Il s'est entretenu lundi avec François Fillon d'un plan de renforcement des digues de son département après le passage de la tempête Xynthia, plan qu'il chiffre à 100 millions d'euros.
"Le Premier ministre m'a répondu que l'Etat était prêt à financer 40% du projet, 10% devant provenir de fonds européens", a assuré Philippe de Villiers à l'issue de la rencontre.

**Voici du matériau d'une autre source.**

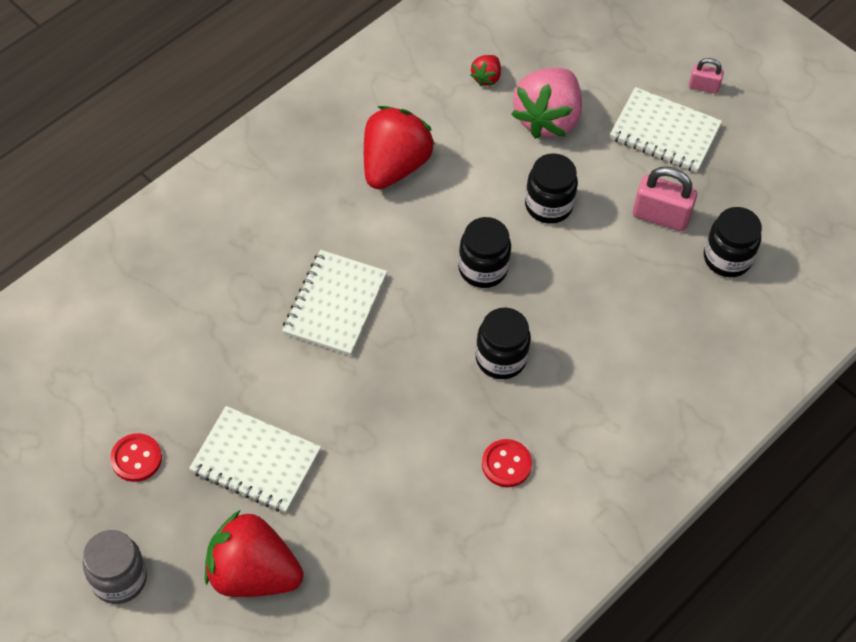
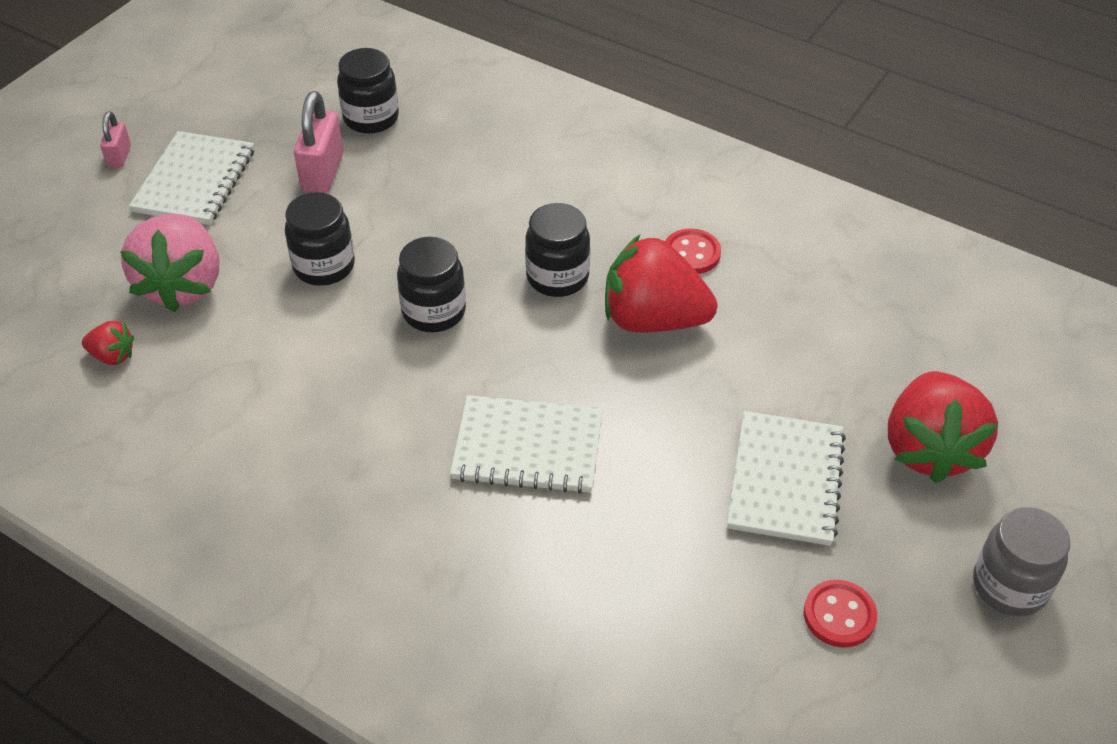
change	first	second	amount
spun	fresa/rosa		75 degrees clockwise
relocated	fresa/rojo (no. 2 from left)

Le Conseil Général de la Vendée et la région Pays de la Loire contribueraient au reste du financement, à hauteur de 25% chacun.
Selon Philippe de Villiers, 75 km de digues servant à protéger les exploitations agricoles - "il ne s'agit en aucun cas de digues immobilières" - doivent être renforcées, soit parce qu'elles ont été endommagées soit qu'elles risquent de l'être lors d'une prochaine tempête.
"Derrière ces digues ancestrales, construites il y a des siècles, il y a des hommes qui travaillent, qui créent de la richesse" expliquait au lendemain de la ctastrophe le Président du Conseil Général de la Vendée, « ces digues agricoles ou ostréicoles séculaires servent avant tout à protéger les terres cultivables, elles sont indispensables. Plusieurs dizaines de kilomètres de digues ont été endommagés. Il nous faut sans attendre les réparer ».
« Il nous faut lancer les travaux sans perdre de temps» notait il y a quelques semaines, Philippe de Villiers, confirmant que le Département n'allait pas attendre l'Etat pour financer les travaux de rénovation des digues et lancer les opérations les plus pressées:
« Les maîtres d'ouvrages peuvent lancer les travaux que le Conseil général financera en intégralité s'il le faut, en attendant que l'Etat tienne ses engagements et participent financièrement ».
Lors de sa venue en Vendée le 16 mars dernier, le Président de la République avait confirmé que l'Etat prendrait en charge une partie du coût du futur plan digues, estimé à plusieurs milliards d'euros.
Concernant les travaux de rénovation d'urgence des digues du littoral Atlantique endommagées par la tempête, le chef de l'Etat avait indiqué que l'Etat les financerait même à hauteur de 50%.
« Au moins de 150 km de digues doivent être rénovés de toute urgence. Pour y parvenir dans les délais les plus brefs, je souhaite que l’Etat prenne à sa charge, de manière tout à fait exceptionnelle, 50% du coût de ces travaux » a t-il précisé dans son discours.